Ever one to telegraph his punches, the Israeli prime minister bragged about the way he'd been able to increase pressure on the Palestinian leader by moving into the territory, Area A, that earlier agreements had put under Arafat's control. "You forget what things were like at the beginning," Sharon told Yediot. "When we went 300 meters into Area A, the whole world was shocked. Imagine what would have happened had we done then what we are doing now." Last month Sharon moved 20,000 troops into Area A, supposedly to clean out terrorist infrastructure. "I got the whole world used to these incursions," said Sharon. "Everyone understands us."

Sharon says this new operation in Ramallah is something less than war. The stated aim is to take the steps against suspects that Arafat would not take, then withdraw at some undefined time when that job is done. But for Israeli soldiers in the field, the tightened siege of Arafat is the only clear goal. "No real decisions have been made, no targets defined," one senior officer told NEWSWEEK. "I don't even know myself what to tell my soldiers. Short term, yes. But long term? What am I supposed to tell them? What's the point of it?"

From a hotel rooftop on the outskirts of the city early Friday morning, NEWSWEEK watched as a long column of Israeli tanks, armored personnel carriers and bulldozers rumbled through the deserted streets to Arafat's compound. Throughout the day the only sounds in the city were bursts of automatic-weapons fire, mortar blasts and the sirens of Red Crescent ambulances. At a crossroads guarded by a Merkava tank, a man cried out through the bars of a ground-floor window, begging for bread to feed his trapped family. Seven people died, including one of Arafat's bodyguards, and dozens more were injured in fierce fighting inside the headquarters and in the surrounding neighborhood. By last Saturday Israel was expanding the occupation, arresting and questioning thousands of male Palestinians between 15 and 45. Defense Ministry spokesman Yarden Vatikai said that his government wanted to negotiate peace, but that the Army's actions were necessary. "We don't think there is a solution by military means," he said. "But we have to protect our own people and lower the flames."

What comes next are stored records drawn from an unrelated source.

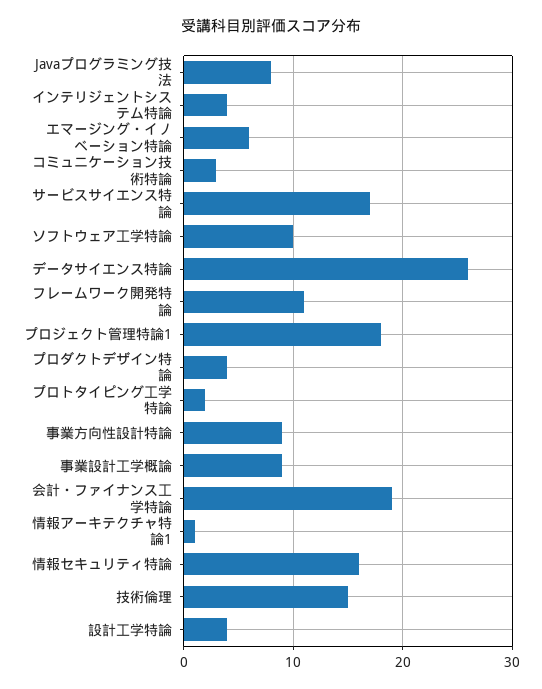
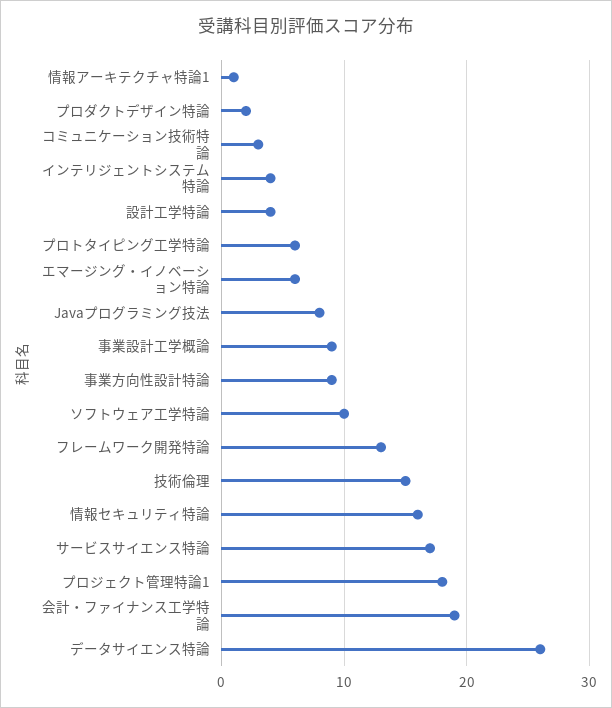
  {
    "Javaプログラミング技法": 8,
    "インテリジェントシステム特論": 4,
    "エマージング・イノベーション特論": 6,
    "コミュニケーション技術特論": 3,
    "サービスサイエンス特論": 17,
    "ソフトウェア工学特論": 10,
    "データサイエンス特論": 26,
-   "フレームワーク開発特論": 11,
+   "フレームワーク開発特論": 13,
    "プロジェクト管理特論1": 18,
-   "プロダクトデザイン特論": 4,
+   "プロダクトデザイン特論": 2,
-   "プロトタイピング工学特論": 2,
+   "プロトタイピング工学特論": 6,
    "事業方向性設計特論": 9,
    "事業設計工学概論": 9,
    "会計・ファイナンス工学特論": 19,
    "情報アーキテクチャ特論1": 1,
    "情報セキュリティ特論": 16,
    "技術倫理": 15,
    "設計工学特論": 4
  }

The immediate impact is the opposite. At the Duheishe refugee camp in Bethlehem, scores of mourners gathered Friday evening in the tenement apartment where Ayat Akhras, 18, had quietly prepared for martyrdom. Before she blew herself up at a Jerusalem supermarket that morning, Akhras had been preparing to graduate with honors from a Bethlehem high school and was engaged to be married in June. But several of her relatives had been killed in Gaza during the intifada; and Akhras became visibly shaken, her brother says, after a neighbor and close friend was shot dead while playing in his living room with his daughter during Israel's invasion of the camp last month. Sometime during the last two weeks, relatives believe, she was recruited for her suicide mission by militants from the Al Aqsa Martyrs Brigades. Trembling as he clutched a studio photograph of his daughter, Samir Akhras appeared at a loss to comprehend her final act. "There was no reason for her to do this. I supplied her with everything possible to give her a decent life," he said.

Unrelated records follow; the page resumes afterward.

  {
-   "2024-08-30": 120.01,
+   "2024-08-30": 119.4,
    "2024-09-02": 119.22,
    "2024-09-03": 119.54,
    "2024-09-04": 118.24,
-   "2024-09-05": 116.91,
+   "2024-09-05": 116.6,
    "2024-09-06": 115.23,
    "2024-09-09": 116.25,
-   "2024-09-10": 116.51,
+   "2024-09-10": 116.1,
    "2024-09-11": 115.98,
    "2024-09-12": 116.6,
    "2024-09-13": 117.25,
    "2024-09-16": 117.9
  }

But a cousin said that Duheishe camp had become a breeding ground for would-be suicide bombers--and predicted that they would be unleashed if any harm came to Arafat. And even if it doesn't, Sharon's cornering of his old nemesis is unlikely to lead to security for Israel. The Palestinians are exploiting suicide bombers to bloodier effect than ever. "Our only weapons against Sharon are our blood and our bodies," said Akhras's cousin. And there is every sign that thousands of young Palestinians will be willing to use them until Israel withdraws from the territories, no matter how harsh the crackdown. That presents a formidable quandary for Israel, but also for its American allies, its Arab adversaries, and anyone else interested in achieving a ceasefire--and a lasting peace.

Yet as the first video was smuggled out of Arafat's besieged offices, it showed the flashlit face of the old guerrilla looking remarkably relaxed. Sharon, too, appeared confident before the press. The mantle of peacemaker never sat easily on either man's shoulders. The old general ordering his tanks into action, the old guerrilla holed up under siege, are back in a world they know.